Interface#

../_images/screenshot1.png

The ICAT interface, pictured above, has three main components: the AnchorViz ring, an anchor list, and a data manager.

This combined view is created by displaying model.view inside a jupyter cell (either with an explicit IPython.display(model.view) or simply use model.view as the last line of the cell.)

AnchorViz#

../_images/anchorviz.png

AnchorViz is a visualization technique in IML literature by Chen, Nan-Chen, et al. “AnchorViz: Facilitating classifier error discovery through interactive semantic data exploration”. We implemented this concept as a separate open source package IPyAnchorViz and utilize it here.

In AnchorViz, the larger points along the circumference ring are the anchors, colored according to the anchor type they represent as discussed below. The points inside the ring represent each individual item in the current sample, and their location is determined by the amount of influence each anchor has on that item. An item with a higher value in one feature than another will appear closer to that anchor.

The anchors along the outside can be clicked and dragged around the circumference, allowing the user to easily see which points are influenced by it, and to utilize various strategies for manually teasing out different clusters.

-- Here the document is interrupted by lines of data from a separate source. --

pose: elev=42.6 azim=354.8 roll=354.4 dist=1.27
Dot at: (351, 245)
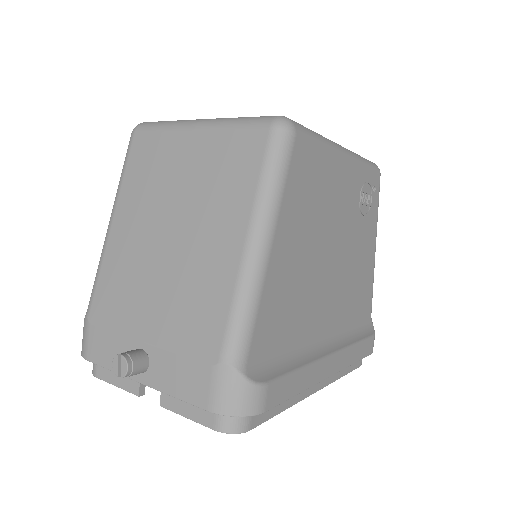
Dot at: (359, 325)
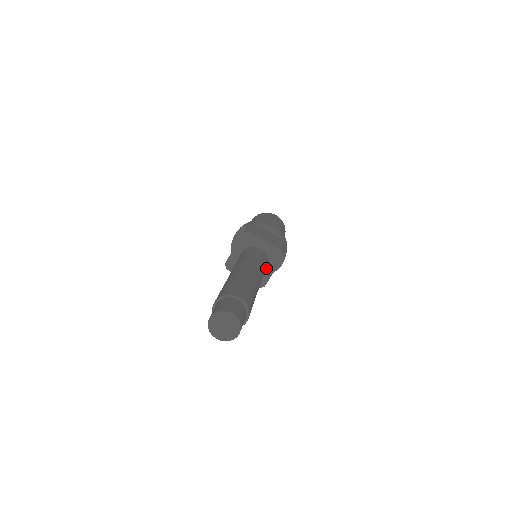
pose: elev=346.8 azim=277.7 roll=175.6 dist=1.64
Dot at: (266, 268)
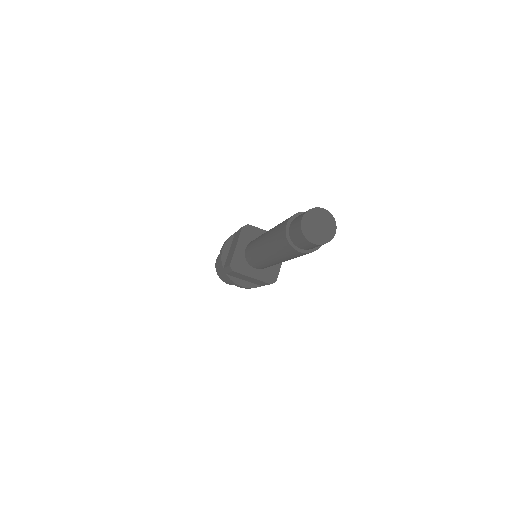
Dot at: occluded
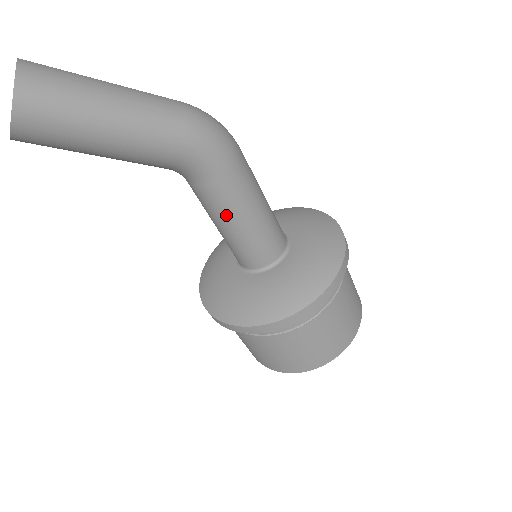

The empty red circle that travels around the circumference represents the cursor, and it changes color based on possible actions. When it turns turquoise (when your mouse cursor is close to the circumference), clicking will create a new dictionary anchor at that location. It will turn yellow when hovering over an existing anchor, meaning if you click and drag the anchor will follow.

Before the model has been seeded all points appear white, and once the model begins making predictions, the points are colored according to their prediction - orange for interesting and blue for uninteresting.

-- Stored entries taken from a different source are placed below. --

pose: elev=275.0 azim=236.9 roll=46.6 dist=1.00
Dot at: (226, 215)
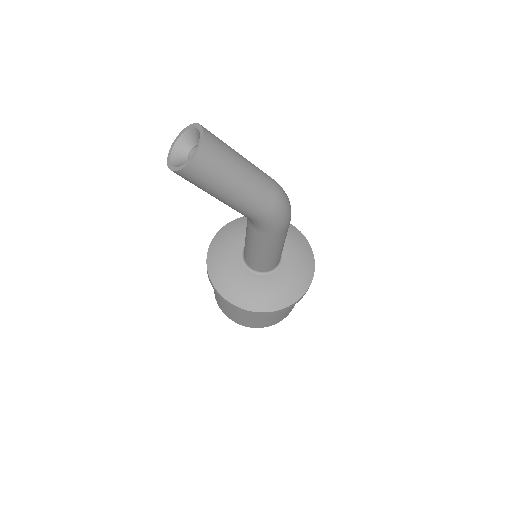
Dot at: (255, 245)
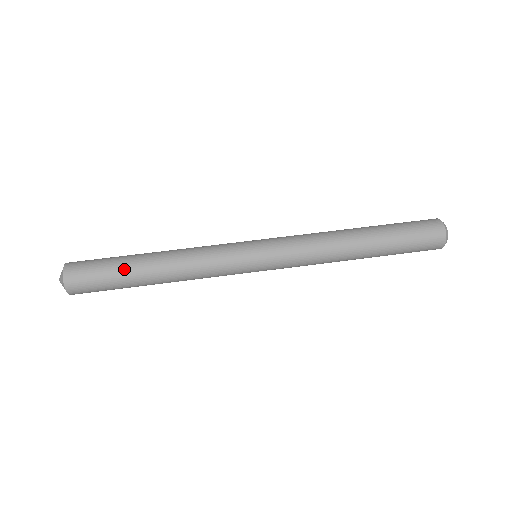
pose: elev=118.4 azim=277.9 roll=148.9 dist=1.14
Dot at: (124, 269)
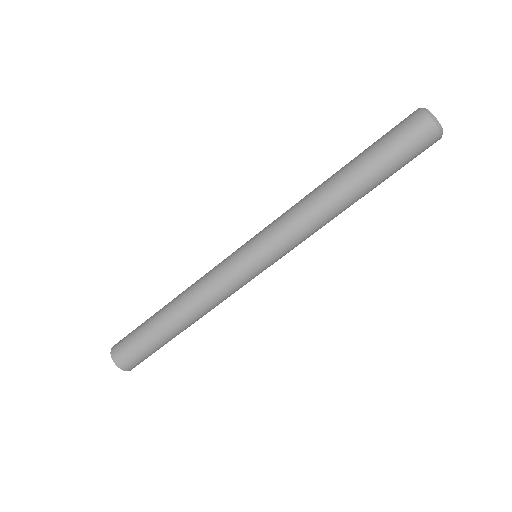
Dot at: (152, 330)
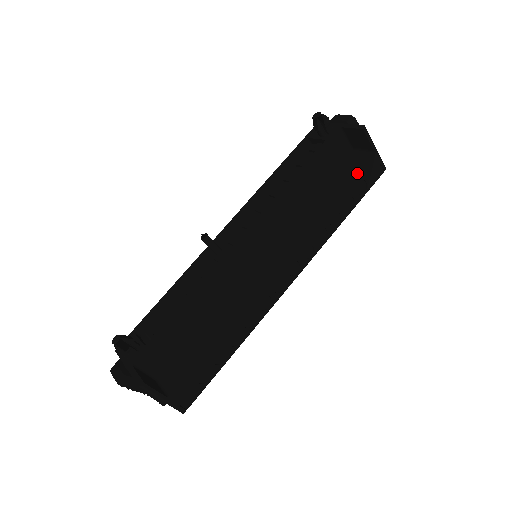
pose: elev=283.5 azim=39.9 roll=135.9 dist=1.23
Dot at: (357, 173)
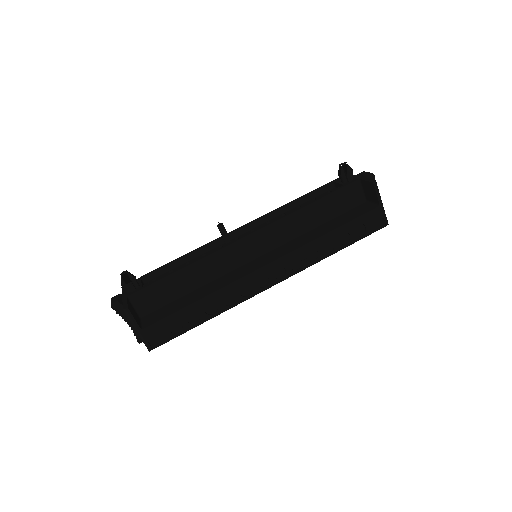
Dot at: (359, 217)
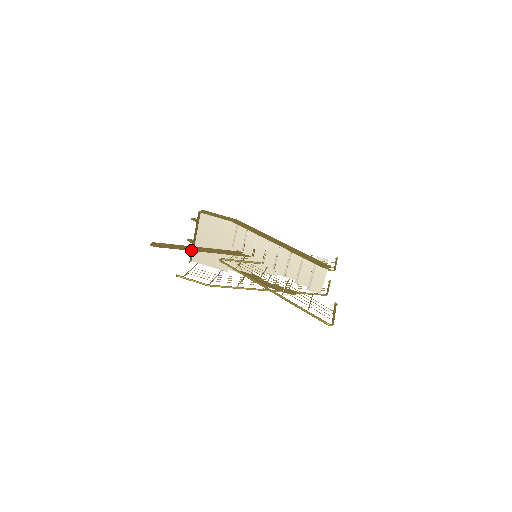
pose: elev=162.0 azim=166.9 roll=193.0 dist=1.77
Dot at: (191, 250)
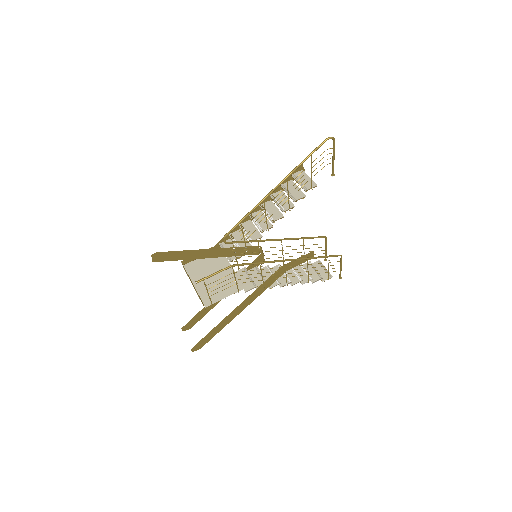
Dot at: (193, 251)
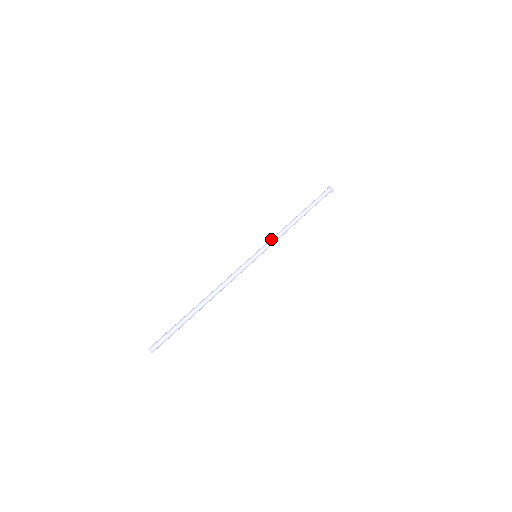
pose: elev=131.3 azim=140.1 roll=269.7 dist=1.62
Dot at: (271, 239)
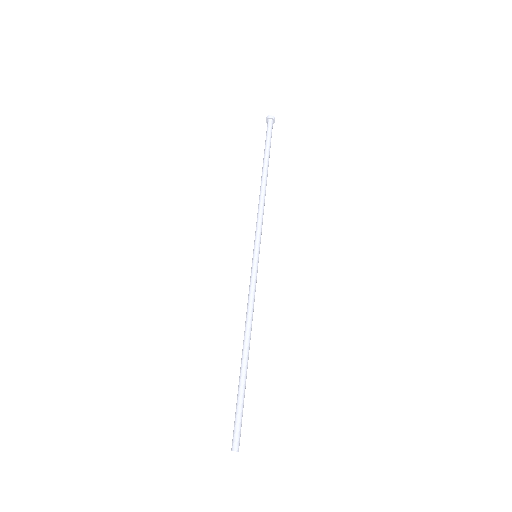
Dot at: (256, 225)
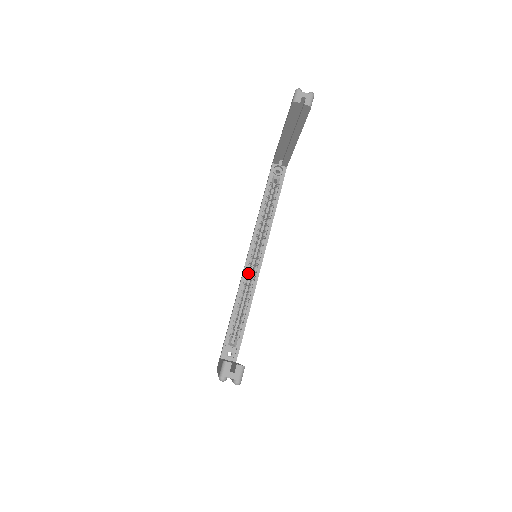
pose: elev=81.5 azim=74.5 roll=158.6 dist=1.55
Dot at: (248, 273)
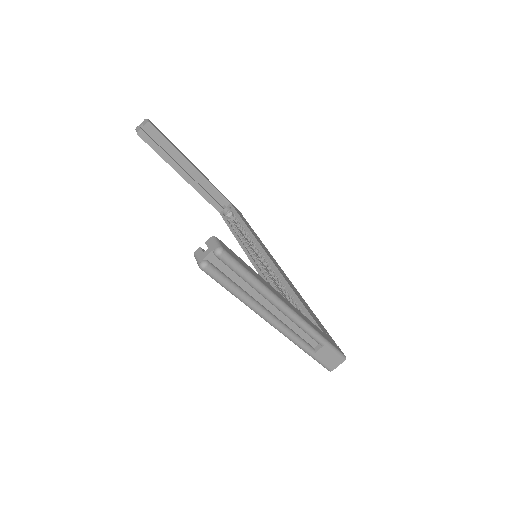
Dot at: (266, 274)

Points in the middle can also have different colored outlines. A white outline indicates that it was labeled by the user. Green indicates it is selected - points can be lasso selected by clicking and dragging on the inside of the ring and making a loop around a collection of points.

This part of the interface can be rendered separately with model.view.anchorviz.

Anchor list#

This part of the interface can be rendered separately with model.anchor_list.

Anchors#

../_images/anchors.png

The anchors tab shows the full list of current anchors. The buttons along the top after “New:” are anchor add buttons for each currently registered anchor type (which can be modified from the anchor types tab.) Hovering over each button will give a description of the anchor type.

Every anchor row is expandable/ collapsible using the colored arrow on the left of the row (all anchors can be toggled simultaneously with the expand-ico button.) The expanded content is defined by the anchor type, and configures/controls the anchor content. In the dictionary anchor provided by ICAT, (shown in purple in the screenshot), this is where you add the keywords to search for.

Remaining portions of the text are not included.